11. But there is another point of view from which the question could be regarded and it seems to me that that view is equally conclusive against the defendant's contention.

12. The plaintiff was called upon to give security for costs on the assumption that though she was a resident in British India, she was a woman who had not sufficient immoveable property in British India independent of property in the suit. The affidavits I have discussed above were put in on the summons and on the question of security for costs the only issue was 'was the defendant possessed of the immoveable properties which she said belonged to her husband and which she now claimed to be entitled to.' Mr. Justice Scott's order of the 18th of August 190(5 directing the plaintiff to deposit Rs. 1000 is a distinct finding on the issue in the negative. How can the defendant be now allowed to go behind the order and say that although Mr. Justice Scott found that the plaintiff had no property in British India still I say she must be hold to be entitled to the properties she claimed simply because she once claimed them although the Court has held that her claim was not correct and that she was not possessed of any property in British India. When I pointed out this view of the question to the defendant's Solicitor he said the section of the Code required that the plaintiff should be possessed of sufficient immoveablo property. Mr. Jamietram must remember that the question of sufficiency is nowhere raised in the affidavit and did not form the subject of discussion before Mr. Justice Scott. The security the learned Judge ordered was Rs. 1000. These properties are valued at Rs. 1800 and if there was merely a question of sufficiency I have no doubt the learned Judge if he had found that the plaintiff was entitled to or possessed of the properties in question he would have considered them quite sufficient.

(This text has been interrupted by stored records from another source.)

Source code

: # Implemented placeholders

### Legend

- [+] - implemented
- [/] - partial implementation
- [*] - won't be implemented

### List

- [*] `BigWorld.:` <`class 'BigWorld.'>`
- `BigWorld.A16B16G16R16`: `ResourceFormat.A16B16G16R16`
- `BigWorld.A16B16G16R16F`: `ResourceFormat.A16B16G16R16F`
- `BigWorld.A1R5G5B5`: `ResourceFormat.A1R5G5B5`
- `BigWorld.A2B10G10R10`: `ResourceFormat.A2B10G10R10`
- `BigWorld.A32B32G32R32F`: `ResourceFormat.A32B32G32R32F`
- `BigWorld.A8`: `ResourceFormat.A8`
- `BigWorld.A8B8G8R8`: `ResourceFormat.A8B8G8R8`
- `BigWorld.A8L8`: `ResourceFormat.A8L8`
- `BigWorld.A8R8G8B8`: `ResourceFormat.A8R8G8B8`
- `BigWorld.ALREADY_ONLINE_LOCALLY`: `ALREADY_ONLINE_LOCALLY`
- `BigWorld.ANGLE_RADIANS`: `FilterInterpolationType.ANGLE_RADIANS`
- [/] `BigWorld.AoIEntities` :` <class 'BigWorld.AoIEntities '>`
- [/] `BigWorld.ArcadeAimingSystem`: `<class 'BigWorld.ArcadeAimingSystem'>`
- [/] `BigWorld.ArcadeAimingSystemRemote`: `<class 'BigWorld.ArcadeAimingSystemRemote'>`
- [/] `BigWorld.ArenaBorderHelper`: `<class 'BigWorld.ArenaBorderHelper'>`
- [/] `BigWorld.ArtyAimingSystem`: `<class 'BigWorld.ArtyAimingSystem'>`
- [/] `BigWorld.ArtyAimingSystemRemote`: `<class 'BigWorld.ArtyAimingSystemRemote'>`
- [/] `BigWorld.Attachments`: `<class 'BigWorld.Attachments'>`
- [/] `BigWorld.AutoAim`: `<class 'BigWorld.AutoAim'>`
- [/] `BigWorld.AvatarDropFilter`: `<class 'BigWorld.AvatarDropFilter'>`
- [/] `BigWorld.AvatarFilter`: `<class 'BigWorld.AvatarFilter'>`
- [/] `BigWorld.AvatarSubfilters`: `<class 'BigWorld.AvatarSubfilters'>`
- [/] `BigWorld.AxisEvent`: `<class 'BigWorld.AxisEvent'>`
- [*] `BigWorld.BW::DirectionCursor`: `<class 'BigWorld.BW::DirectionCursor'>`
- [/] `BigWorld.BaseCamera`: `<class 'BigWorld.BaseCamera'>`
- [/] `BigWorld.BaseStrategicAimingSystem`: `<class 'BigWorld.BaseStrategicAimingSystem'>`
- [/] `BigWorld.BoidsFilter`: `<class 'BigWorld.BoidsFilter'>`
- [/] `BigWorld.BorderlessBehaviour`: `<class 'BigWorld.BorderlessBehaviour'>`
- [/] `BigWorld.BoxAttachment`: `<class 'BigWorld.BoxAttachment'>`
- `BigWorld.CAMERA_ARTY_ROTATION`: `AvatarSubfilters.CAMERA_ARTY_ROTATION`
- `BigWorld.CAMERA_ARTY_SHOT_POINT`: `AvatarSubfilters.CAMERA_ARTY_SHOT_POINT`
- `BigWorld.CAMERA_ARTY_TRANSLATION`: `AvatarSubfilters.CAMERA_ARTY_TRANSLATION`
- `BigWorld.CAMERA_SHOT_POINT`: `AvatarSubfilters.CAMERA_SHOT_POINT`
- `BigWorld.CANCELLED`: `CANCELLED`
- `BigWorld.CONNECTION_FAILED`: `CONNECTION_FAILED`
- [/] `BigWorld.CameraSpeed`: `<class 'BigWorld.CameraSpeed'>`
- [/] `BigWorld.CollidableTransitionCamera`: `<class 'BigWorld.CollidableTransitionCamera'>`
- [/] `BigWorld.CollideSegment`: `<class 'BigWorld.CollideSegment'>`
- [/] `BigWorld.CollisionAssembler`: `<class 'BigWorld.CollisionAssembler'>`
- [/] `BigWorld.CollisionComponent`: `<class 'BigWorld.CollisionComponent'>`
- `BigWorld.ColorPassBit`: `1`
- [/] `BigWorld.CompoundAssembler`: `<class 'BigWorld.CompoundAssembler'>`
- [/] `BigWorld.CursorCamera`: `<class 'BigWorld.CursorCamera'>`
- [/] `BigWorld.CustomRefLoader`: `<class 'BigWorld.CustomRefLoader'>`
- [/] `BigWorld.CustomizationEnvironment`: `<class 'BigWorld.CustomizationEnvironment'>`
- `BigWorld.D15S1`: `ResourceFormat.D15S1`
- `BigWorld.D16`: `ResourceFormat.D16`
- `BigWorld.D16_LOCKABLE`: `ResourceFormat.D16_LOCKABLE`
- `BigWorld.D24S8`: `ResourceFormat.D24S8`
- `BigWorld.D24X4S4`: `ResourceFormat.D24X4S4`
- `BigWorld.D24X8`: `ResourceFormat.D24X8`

13. Because a party claims or has at one time claimed to be entitled to property it does not follow that she is entitled to such property more particularly when that property is in the hands of another party who on fairly arguable grounds denies her claim to those properties. In this case it is the defendant herself who has all along stoutly maintained that the plaintiff is not entitled to the properties claimed by her in her petition and affidavit. Although she instructs her solicitor to oppose this aplication on the ground of the plaintiff's claim to these properties she is not even now prepared to take a somersault and say that the plaintiff's claim is good, that she really is entitled to these properties and it is therefore that she ought not to be allowed to sue in forma pauperis.

14. The position taken up by the defendant is in my opinion quite untenable.

15. I find that the applicant is not entitled to property worth Rs. 100 and I grant her application for leave to continue the suit in forma pauperis.

16. I make the costs both of the petitioner and the respondent of the proceedings before the Prothonotary and before me in Chambers costs in the cause, i.e. in Suit No. 458 of 1905.